🤖 AI Summary
Fixed depth of field (DoF) in captured images precludes post-capture focus adjustment, making it impossible to correct defocus artifacts such as out-of-focus subjects. This paper proposes a diffusion Transformer-based image refocusing method enabling arbitrary specification of new focal planes and blur magnitudes for DoF editing. Our approach introduces a novel stacked constraint mechanism that jointly incorporates camera imaging physics and scene geometric priors, ensuring both structural consistency and optical plausibility in refocused outputs. We design a synthetic data generation pipeline pairing multi-focus images with corresponding bokeh levels, and evaluate our method on a newly constructed multi-scene benchmark. Results demonstrate superior robustness and accuracy—significantly outperforming state-of-the-art learning-based and traditional methods—in diverse real-world scenarios. This work establishes a new paradigm for controllable DoF manipulation in computational photography and generative AI.
📝 Abstract
The depth-of-field (DoF) effect, which introduces aesthetically pleasing blur, enhances photographic quality but is fixed and difficult to modify once the image has been created. This becomes problematic when the applied blur is undesirable~(e.g., the subject is out of focus).
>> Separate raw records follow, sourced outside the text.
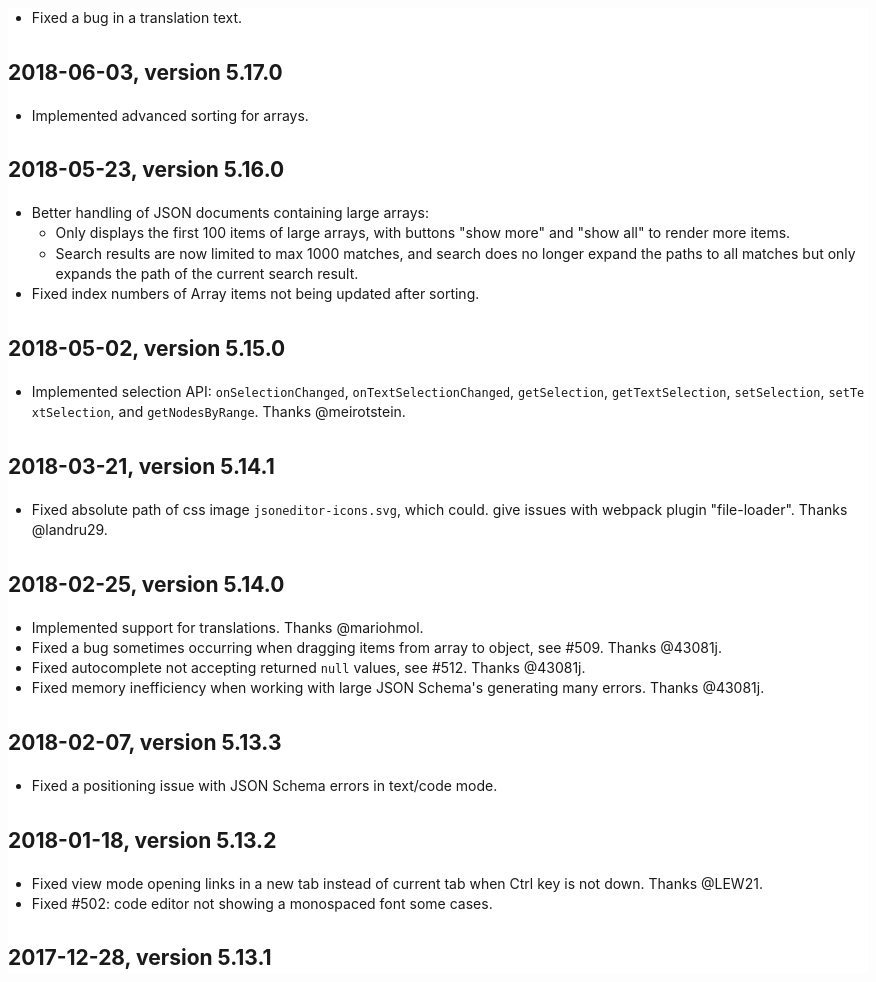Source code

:- Fixed a bug in a translation text.

## 2018-06-03, version 5.17.0

- Implemented advanced sorting for arrays.

## 2018-05-23, version 5.16.0

- Better handling of JSON documents containing large arrays:
  - Only displays the first 100 items of large arrays,
    with buttons "show more" and "show all" to render more items.
  - Search results are now limited to max 1000 matches,
    and search does no longer expand the paths to all matches
    but only expands the path of the current search result.
- Fixed index numbers of Array items not being updated after sorting.

## 2018-05-02, version 5.15.0

- Implemented selection API: `onSelectionChanged`, `onTextSelectionChanged`,
  `getSelection`, `getTextSelection`, `setSelection`, `setTextSelection`,
  and `getNodesByRange`. Thanks @meirotstein.

## 2018-03-21, version 5.14.1

- Fixed absolute path of css image `jsoneditor-icons.svg`, which could.
  give issues with webpack plugin "file-loader". Thanks @landru29.

## 2018-02-25, version 5.14.0

- Implemented support for translations. Thanks @mariohmol.
- Fixed a bug sometimes occurring when dragging items from array to
  object, see #509. Thanks @43081j.
- Fixed autocomplete not accepting returned `null` values, see #512.
  Thanks @43081j.
- Fixed memory inefficiency when working with large JSON Schema's
  generating many errors. Thanks @43081j.

## 2018-02-07, version 5.13.3

- Fixed a positioning issue with JSON Schema errors in text/code mode.

## 2018-01-18, version 5.13.2

- Fixed view mode opening links in a new tab instead of current tab
  when Ctrl key is not down. Thanks @LEW21.
- Fixed #502: code editor not showing a monospaced font some cases.

## 2017-12-28, version 5.13.1
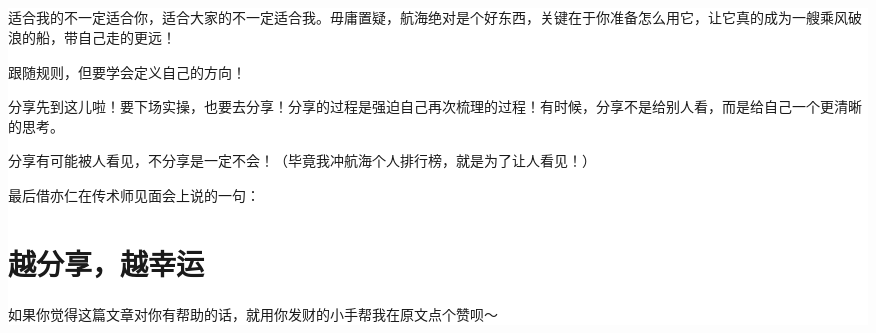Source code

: 适合我的不一定适合你，适合大家的不一定适合我。毋庸置疑，航海绝对是个好东西，关键在于你准备怎么用它，让它真的成为一艘乘风破浪的船，带自己走的更远！

跟随规则，但要学会定义自己的方向！

分享先到这儿啦！要下场实操，也要去分享！分享的过程是强迫自己再次梳理的过程！有时候，分享不是给别人看，而是给自己一个更清晰的思考。

分享有可能被人看见，不分享是一定不会！（毕竟我冲航海个人排行榜，就是为了让人看见！）

最后借亦仁在传术师见面会上说的一句：

# 越分享，越幸运

如果你觉得这篇文章对你有帮助的话，就用你发财的小手帮我在原文点个赞呗～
To address this, we propose DiffCamera, a model that enables flexible refocusing of a created image conditioned on an arbitrary new focus point and a blur level. Specifically, we design a diffusion transformer framework for refocusing learning. However, the training requires pairs of data with different focus planes and bokeh levels in the same scene, which are hard to acquire. To overcome this limitation, we develop a simulation-based pipeline to generate large-scale image pairs with varying focus planes and bokeh levels. With the simulated data, we find that training with only a vanilla diffusion objective often leads to incorrect DoF behaviors due to the complexity of the task. This requires a stronger constraint during training. Inspired by the photographic principle that photos of different focus planes can be linearly blended into a multi-focus image, we propose a stacking constraint during training to enforce precise DoF manipulation. This constraint enhances model training by imposing physically grounded refocusing behavior that the focusing results should be faithfully aligned with the scene structure and the camera conditions so that they can be combined into the correct multi-focus image. We also construct a benchmark to evaluate the effectiveness of our refocusing model. Extensive experiments demonstrate that DiffCamera supports stable refocusing across a wide range of scenes, providing unprecedented control over DoF adjustments for photography and generative AI applications.